VANCOUVER - Graphite One Inc. (TSXV: GPH) (OTCQX: GPHOF) ('Graphite One' or the 'Company') is pleased to announce that it has closed the second and final tranche of the previously announced brokered private placement financing ('Tranche Two Financing') press released on June 30, 2021 and the extension of the Tranche Two Financing as press released on August 30, 2021 ('Graphite One Announces Update on Timing of Closing Second Tranche of CA$12 Million Brokered Private Placement').
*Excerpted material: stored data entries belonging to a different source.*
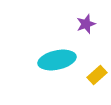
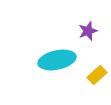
purple star: moved 2 px right, 7 px down
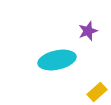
yellow rectangle: moved 17 px down
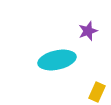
yellow rectangle: rotated 24 degrees counterclockwise
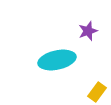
yellow rectangle: rotated 12 degrees clockwise
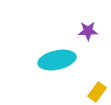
purple star: rotated 18 degrees clockwise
The Tranche Two Financing raised gross proceeds of CA$998,000. In this tranche, 998,000 units of the Company (each a 'Unit') were issued at an issue price of CA$1.00 per Unit with each Unit consisting of one common share in the capital of the Company (a 'Common Share') and one common share purchase warrant (each a 'Warrant'), with each Warrant entitling the holder thereof to acquire, on payment of CA$1.50 to the Company, one common share of the Company, subject to adjustment in certain circumstances, until August 12, 2022.

The Tranche Two Financing was conducted pursuant to the terms of an agency agreement dated August 12, 2021 entered into between the Company and Canaccord Genuity Corp. (the 'Agent'). The Company has paid the Agent a cash fee totaling CA$69,860 equal to 7% of the gross proceeds of the Tranche Two Financing and issued 69,860 compensation warrants equal to 7% of the number of Units sold under the Tranche Two Financing (each a 'Compensation Warrant'). Each Compensation Warrant will be exercisable to purchase one Common Share at an exercise price of CA$1.00, subject to adjustment in certain circumstances, until August 12, 2022.
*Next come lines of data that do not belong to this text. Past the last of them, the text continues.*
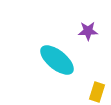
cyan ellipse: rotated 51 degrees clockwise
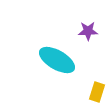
cyan ellipse: rotated 9 degrees counterclockwise
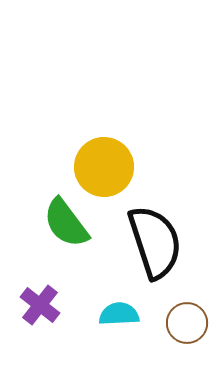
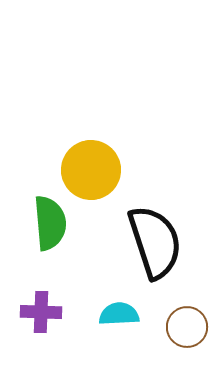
yellow circle: moved 13 px left, 3 px down
green semicircle: moved 16 px left; rotated 148 degrees counterclockwise
purple cross: moved 1 px right, 7 px down; rotated 36 degrees counterclockwise
brown circle: moved 4 px down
The Company intends to use the net proceeds from the Tranche Two Financing for exploration and development on the Company's Graphite Creek Property and general working capital and corporate purposes. Completion of the Tranche Two Financing is subject to receipt of final applicable regulatory approvals including final approval of the TSX Venture Exchange. All securities issued in connection with the Tranche Two Financing will be subject to a four month hold period ended January 25, 2022.

This media release does not constitute an offer to sell or a solicitation of an offer to buy any of the securities in the United States. The securities have not been and will not be registered under the United States Securities Act of 1933, as amended (the 'U.S. Securities Act') or any state securities laws and may not be offered or sold within the United States or to U.S. Persons unless registered under the U.S. Securities Act and applicable state securities laws or an exemption from such registration is available.

About Graphite One Inc.

GRAPHITE ONE INC. (TSXV:GPH) (OTCQX:GPHOF) (the 'Company') is a developing advanced graphite materials company. Planning continues on its Graphite One Project (the 'Project'), whereby it could become an American producer of high grade Coated Spherical Graphite ('CSG') integrated with a domestic graphite resource. The Project is proposed as a vertically integrated enterprise to mine, process and manufacture high grade CSG primarily for the lithium-ion electric vehicle battery market and energy storage systems as well as other value-added products. As set forth in its Preliminary Economic Assessment, graphite mineralization, mined from the Company's Graphite Creek Property, would be processed into concentrate at a plant to be located on the Graphite Creek Property situated on the Seward Peninsula about 60 kilometers north of Nome, Alaska. CSG and other value-added graphite products would be manufactured from the concentrate at the Company's proposed advanced graphite materials manufacturing facility whose location is being investigated. The Company is progressing the Project's Pre Feasibility Study and intends to make a production decision once a Feasibility Study is completed.

Contact:

Anthony Huston

Tel: (604) 889-4251

Email: AHuston@GraphiteOneInc.com

This release includes certain statements that may be deemed to be forward-looking statements. All statements in this release, other than statements of historical facts that address the use of proceeds from the Offering, receipt of regulatory approvals, exploration drilling, exploitation activities and events or developments that the Company expects, are forward-looking statements. Although the Company believes the expectations expressed in such forward-looking statements are based on reasonable assumptions, such statements are no guarantees of future performance and actual results or developments may differ materially from those in the forward-looking statements. Factors that could cause actual results to differ materially from those in forward-looking statements include the receipt of all necessary regulatory approvals, market prices, exploitation and exploration successes, continuity of mineralization, uncertainties related to the ability to obtain necessary permits, licenses and title and delays due to third party opposition, changes in government policies regarding mining and natural resource exploration and exploitation, and continued availability of capital and financing, and general economic, market or business conditions. Readers are cautioned not to place undue reliance on this forward-looking information, which is given as of the date it is expressed in this press release, and the Company undertakes no obligation to update publicly or revise any forward-looking information, except as required by applicable securities laws.